** Problems to solve **
[A] In the Lucene thread, what does NO_NORMS mean according to the reply?
[B] Rewrite the part of the Lucene thread starting at "You are viewing" and ending at "Let's find out...", swapping "unintuitive" for "confusing".

** Selected text **
You are viewing a plain text version of this content. The canonical link for it is here.

Posted to java-user@lucene.apache.org by Tobias Hill <To...@citerus.se> on 2008/03/05 08:02:23 UTC

NO_NORM and TOKENIZED

Hi,

I am quite new to the Lucene API. I find the Field-constructor
unintuitive. Maybe I have misunderstood it. Let's find out...

It can be used either as:
new Field("field", "data", Store.NO, TOKENIZED)

or:
new Field("field", "data", Store.NO, NO_NORM)


As I understand it NO_NORM and TOKENIZED are not settings for
a one-dimensional behaviour - on the contrary they are rather
orthogonal.

I.e. it is quite likely that I would want _both_ TOKENIZED and NO_NORM.
This is especially true for fields that are of approx. equal and short length
over the doc-space.

- Am I right in my reasoning (which means that the API is a bit unclear)?
Or
- Have I misunderstood something fundamental about TOKENIZED and NO_NORM?

Thankful for any feedback on this,
Tobias

---------------------------------------------------------------------
To unsubscribe, e-mail: java-user-unsubscribe@lucene.apache.org
For additional commands, e-mail: java-user-help@lucene.apache.org

Re: NO_NORM and TOKENIZED

Posted by Michael McCandless <lu...@mikemccandless.com>.

NO_NORMS means "do index the field as a single token (ie, do not  
tokenize the field), and, do not store norms for it".

Mike

On Mar 5, 2008, at 5:20 AM, <sp...@gmx.eu> <sp...@gmx.eu> wrote:

> Hm, what exactly does NO_NORM mean?
>
> Thank you
>
>
> ---------------------------------------------------------------------
> To unsubscribe, e-mail: java-user-unsubscribe@lucene.apache.org
> For additional commands, e-mail: java-user-help@lucene.apache.org
>


---------------------------------------------------------------------
To unsubscribe, e-mail: java-user-unsubscribe@lucene.apache.org
For additional commands, e-mail: java-user-help@lucene.apache.org

RE: NO_NORM and TOKENIZED

Posted by sp...@gmx.eu.

Hm, what exactly does NO_NORM mean?

Thank you


---------------------------------------------------------------------
To unsubscribe, e-mail: java-user-unsubscribe@lucene.apache.org
For additional commands, e-mail: java-user-help@lucene.apache.org

Re: NO_NORM and TOKENIZED

Posted by Michael McCandless <lu...@mikemccandless.com>.

** Information shown **
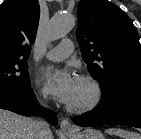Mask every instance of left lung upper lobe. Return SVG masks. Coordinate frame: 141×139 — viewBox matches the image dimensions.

** Full answers **
[A] It means the field is indexed as a single token without being tokenized, and no norms are stored for it.

[B]
You are viewing a plain text version of this content. The canonical link for it is here.

Posted to java-user@lucene.apache.org by Tobias Hill <To...@citerus.se> on 2008/03/05 08:02:23 UTC

NO_NORM and TOKENIZED

Hi,

I am quite new to the Lucene API. I find the Field-constructor
confusing. Maybe I have misunderstood it. Let's find out...